• Opgaven:
**1.** Schrijf alsjeblieft uit het tekstfragment over het Led Zeppelin-concert het stuk van "Het allermooiste is" tot en met "Zeppelin wil verder." woord voor woord over.
**2.** Beantwoord aan de hand van het tekstfragment over het Led Zeppelin-concert de volgende vragen:
(a) Na hoeveel nummers richt Robert Plant zich voor het eerst tot het publiek?
(b) Wie zit er achter het drumstel?
(c) Hoelang straalt de trots op het bandje van vroeger ervan af?
**3.** Schrijf een vervolg op het tekstfragment over het Led Zeppelin-concert, aansluitend op de laatste zin.

• Tekstfragment:
===

Het allermooiste is echter dat hier geen spektakel van buitenaardse proporties plaatsvindt, maar juist een gewoon rockconcert van een écht bandje: Robert Plant, Jimmy Page en bassist John Paul Jones houden het podium klein. Ze staan vaak dicht bij elkaar, pal voor het drumstel van Jason Bonham. Ze hebben veel oogcontact, lachen veel, raken elkaar vluchtig aan tussen de nummers door. Pas na vier songs richt Robert Plant zich even tot het publiek. Hij houdt het bij ‘good evening’. Led Zeppelin wil verder.
Spelplezier
De trots op het bandje van vroeger, en vooral de liefde voor dat legendarische songmateriaal, straalt er twee volle uren van af. Zelfs Stairway To Heaven wordt zo liefdevol, warm en intens door Plant gezongen dat het stukgedraaide opus in één klap in zijn oude, majestueuze glorie is hersteld. Als het lied is afgelopen, kijken Page en Plant elkaar aan. Een stralende lach breekt door op de gezichten van beide mannen. Wat een spelplezier; het is gewoon aandoenlijk.

===

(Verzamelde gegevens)
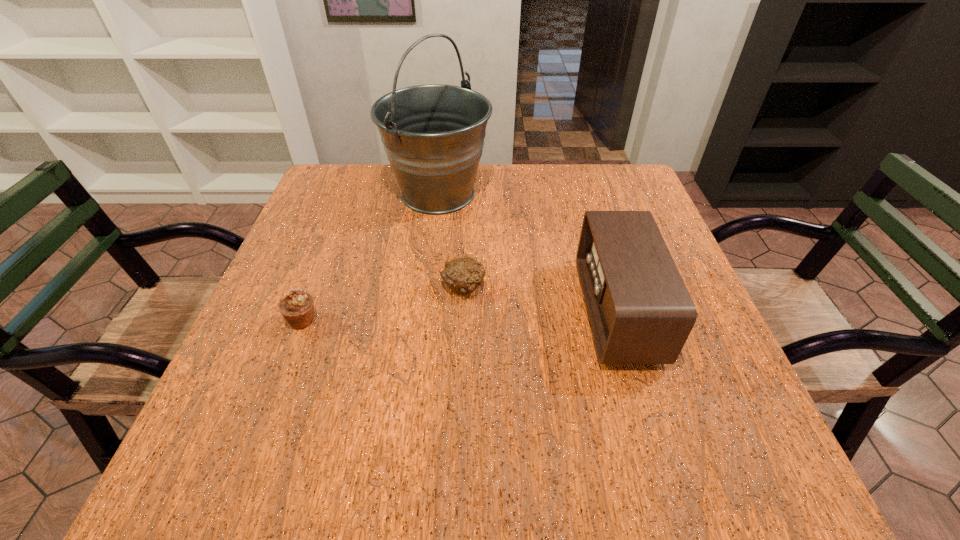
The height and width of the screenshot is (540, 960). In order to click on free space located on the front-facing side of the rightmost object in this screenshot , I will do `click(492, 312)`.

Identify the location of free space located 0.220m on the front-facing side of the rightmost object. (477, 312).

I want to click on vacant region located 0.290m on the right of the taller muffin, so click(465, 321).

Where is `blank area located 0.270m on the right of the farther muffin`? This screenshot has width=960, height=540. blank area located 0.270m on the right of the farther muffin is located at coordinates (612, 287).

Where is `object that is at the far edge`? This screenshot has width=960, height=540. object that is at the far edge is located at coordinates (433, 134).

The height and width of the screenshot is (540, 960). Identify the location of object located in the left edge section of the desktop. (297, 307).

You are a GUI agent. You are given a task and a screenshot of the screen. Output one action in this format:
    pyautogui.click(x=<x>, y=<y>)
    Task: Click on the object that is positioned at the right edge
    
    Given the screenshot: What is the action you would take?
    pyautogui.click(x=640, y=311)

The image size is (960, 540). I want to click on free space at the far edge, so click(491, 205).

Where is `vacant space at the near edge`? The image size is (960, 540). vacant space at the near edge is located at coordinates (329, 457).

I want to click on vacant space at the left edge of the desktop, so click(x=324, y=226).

===

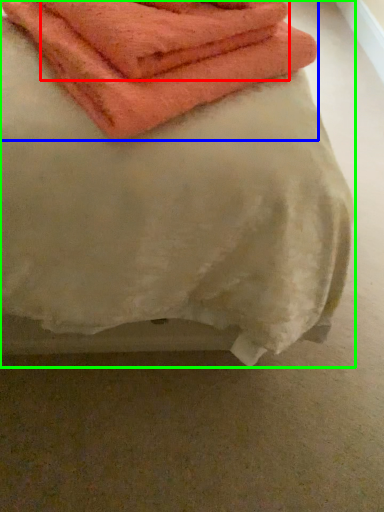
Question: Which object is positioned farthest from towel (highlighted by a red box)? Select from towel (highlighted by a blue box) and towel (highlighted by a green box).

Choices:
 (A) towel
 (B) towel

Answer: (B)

===

• Antwoorden op volgorde:
**1.**
Het allermooiste is echter dat hier geen spektakel van buitenaardse proporties plaatsvindt, maar juist een gewoon rockconcert van een écht bandje: Robert Plant, Jimmy Page en bassist John Paul Jones houden het podium klein. Ze staan vaak dicht bij elkaar, pal voor het drumstel van Jason Bonham. Ze hebben veel oogcontact, lachen veel, raken elkaar vluchtig aan tussen de nummers door. Pas na vier songs richt Robert Plant zich even tot het publiek. Hij houdt het bij ‘good evening’. Led Zeppelin wil verder.

**2.**
(a) Na vier nummers.
(b) Jason Bonham.
(c) Twee volle uren.

**3.**
‘We hebben gehoord dat er vanavond mensen uit wel vijftig landen zijn,’ zegt Plant. Hij weet zelf eigenlijk niet wat hij voor conclusie moet verbinden aan één van zijn zeer weinige praatjes van de avond, en knikt dus maar naar zijn band: niet lullen, maar doorspelen.
Inderdaad: ik ben Amerikanen tegen gekomen. Canadezen, Brazilianen, Japanners en Australiërs. Ze betaalden vaak duizenden ponden om hier vanavond te zijn. Maar wat deze avond zo prachtig maakt, is het feit dat om me heen eigenlijk alleen maar echte fans staan, soms met hun vrouw of een zoontje in Zeppelin-shirt.
Glanzende ogen
Gewone Zep-fans: plastic bekers bier en glanzende ogen van euforie. Bandleden van Oasis, de Arctic Monkeys en Metallica? Sterren als Paris Hilton, Kate Moss en Pete Doherty? Ze zíjn er wel, in de vip-loges op de tweede ring, maar als een poenerig evenement voelt het hier beneden beslist niet.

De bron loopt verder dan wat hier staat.